Ponder enough of them, though, and they help to fill out the portrait of how life has changed since the attacks of September 11 2001, that killed nearly 3 000 people in the United States.
Quantities large and small speak to wars fought, innocence lost, books read, plots foiled, deaths mourned and hassles institutionalised.
War
272: Deaths of US servicemen and women in and around Afghanistan.
2 662: Deaths of US servicemen and women in Iraq war.
21 000: Members of US military now in Afghanistan.
145 000: Members of US military now in Iraq.
1.35 million: Members of US military deployed for Afghan and Iraq wars since 2001.
380 000: National Guard and Reserve members among those deployed for Afghan and Iraq wars.
Culture
11: Weeks the September 11 commission's final report was number one on The New York Times best-seller list for non-fiction.
$19m: Movie ticket sales for World Trade Centre on its first weekend in theatres. (Director Oliver Stone's best weekend debut ever)
$119m: Ticket sales for Michael Moore's anti-Bush documentary Fahrenheit 9/11, the top-grossing documentary of all time.
1 248: Books published related to the September 11 attacks.
5: CIA's ranking in a list of ideal places to work, based on a survey of college undergraduates at 207 universities. (FBI was fourth; state department was third; Disney and Google were top two vote-getters.)
Price tags
$2.50: Security fee paid by airline passengers for each leg of every trip flown.
$2.1m: Average award from government compensation fund to families of those killed on September 11.
$150m: Assets of terrorists frozen worldwide.
$40bn: Airline industry losses.
$432bn: Approved by congress for Iraq and the war on terrorism.
Enemies
1: Person in this country charged with a crime in connection with the September 11 attacks.
6: Life sentences for Zacarias Moussaoui, who pleaded guilty to conspiring with the September 11 hijackers.
42: Groups designated foreign terrorist organisations by the secretary of state.
456: People charged in US terrorism-related investigations.
91: Percent of terrorism cases recommended by FBI and other agencies that justice department lawyers declined to prosecute in the first eight months of the 2006 budget year.
455: Detainees at Guantanamo Bay detention centre.
5 000: Suspected terrorists captured or killed outside United States with CIA help.
Sentries
2 161: FBI intelligence analysts today.
1 023: FBI intelligence analysts five years ago.
24: Hours of intelligence training provided to new FBI agents.
0: Hours of that training provided five years ago.
20 281: Intelligence information reports filed, sharing raw intelligence within government.
0: Number of shared raw intelligence reports five years ago.
16: Times the colour-coded threat level has been raised or lowered by federal government.

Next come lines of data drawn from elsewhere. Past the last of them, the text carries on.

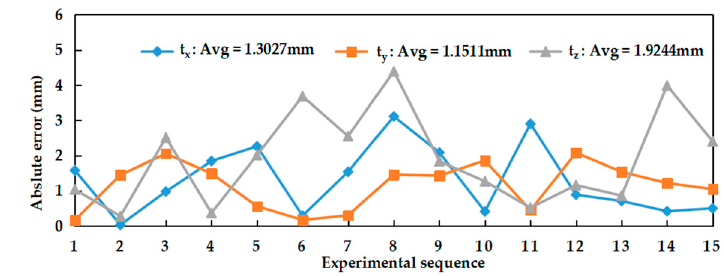
Figure 12. Absolute error of the translation vector.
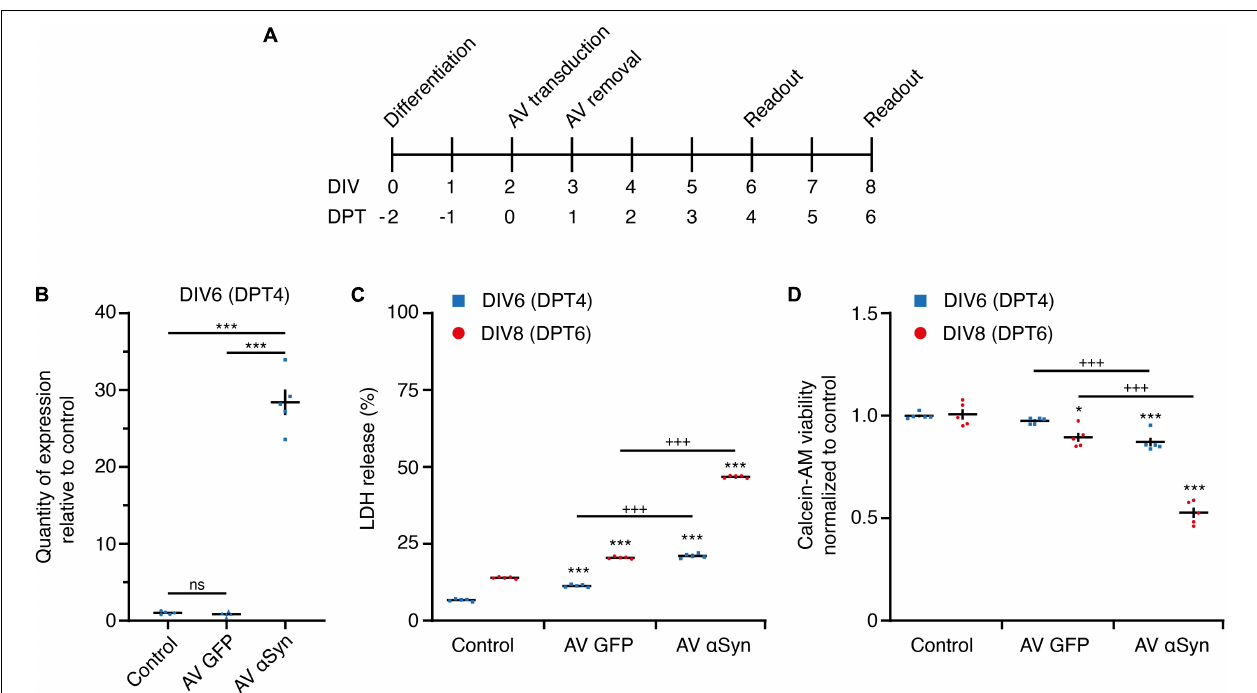
FIGURE 2 | In vitro SNCA overexpression model. (A) In vitro treatment scheme. LUHMES neurons were transduced with adenoviral (AV) vectors of SNCA or GFP (control virus). DIV, days in vitro ; DPT, days post transduction. (B) Expression of SNCA mRNA in LUHMES neurons after 4 days of transduction with GFP AV or SNCA AV vectors. (C) Cytotoxicity measured by release of lactate dehydrogenase (LDH) at indicated read-out times in untreated cells (control) and cells transduced with AV GFP (virus control) or AV SNCA. LDH release is expressed as percentage of lysed cells (positive control). (D) Cell viability measured by intracellular hydrolysis of calcein acetoxy methyl (-AM) ester at indicated read-out times in untreated cells (control) and cells transduced with AV GFP (virus control) or AV SNCA. Data of AV GFP and AV SNCA were normalized to the respective readout control, set as one. Results are presented as mean ± SEM from at least three biological repeats. Statistical analysis in panel (B) was Students t -test and in panels (C,D) ordinary two-way ANOVA with Bonferroni’s multiple comparison test. +++ P < 0.001; * P < 0.05, *** P < 0.001 vs. respective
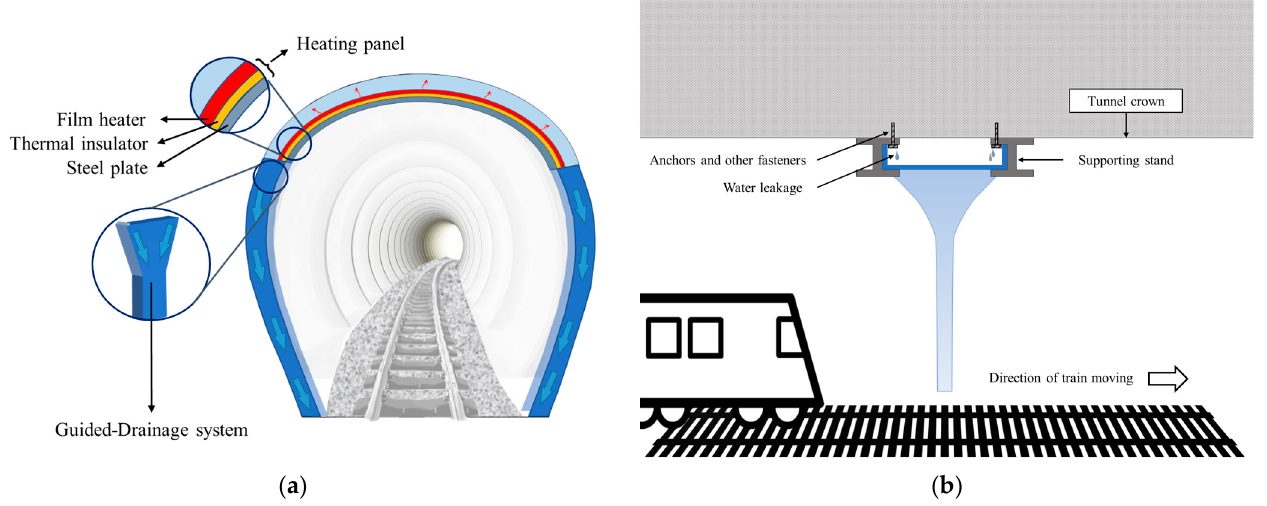
Figure 3. The conceptual design of the thawing-guided drainage system ( a ) and a cross-sectional diagram of the supporting stand ( b ).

18: Times undercover investigators with fake IDs breezed through US border checkpoints in a test by government accountability office.
42 000: Flights logged since military began combat air patrols over major cities.
40.3 million: Prohibited items confiscated from carryon bags since transportation security agency took over airport screening in November 2002.
2-3: Extra minutes added to airline passenger screening process every time a prohibited item is detected.
Attitudes
46: Percent of people polled in the United States who are confident Osama bin Laden will be caught.
50: Percent who say the attacks affect the way they live their lives today.
60: Percent who think there will be more terrorism in the United States because the US went to war in Iraq.
95: Percent who remember exactly where they were or what they were doing when they heard about September 11 attacks.
Remembrance
5: Galleries in the tribute visitors centre at the World Trade Centre site in New York, which will serve as a temporary memorial space until the official memorial opens in 2009.
184: Benches to be installed at Pentagon memorial, each over its own small reflecting pool and inscribed with a victim's name.
500 000: Visitors to the field outside Shanksville, Pennsylvania, where United Flight 93 crashed.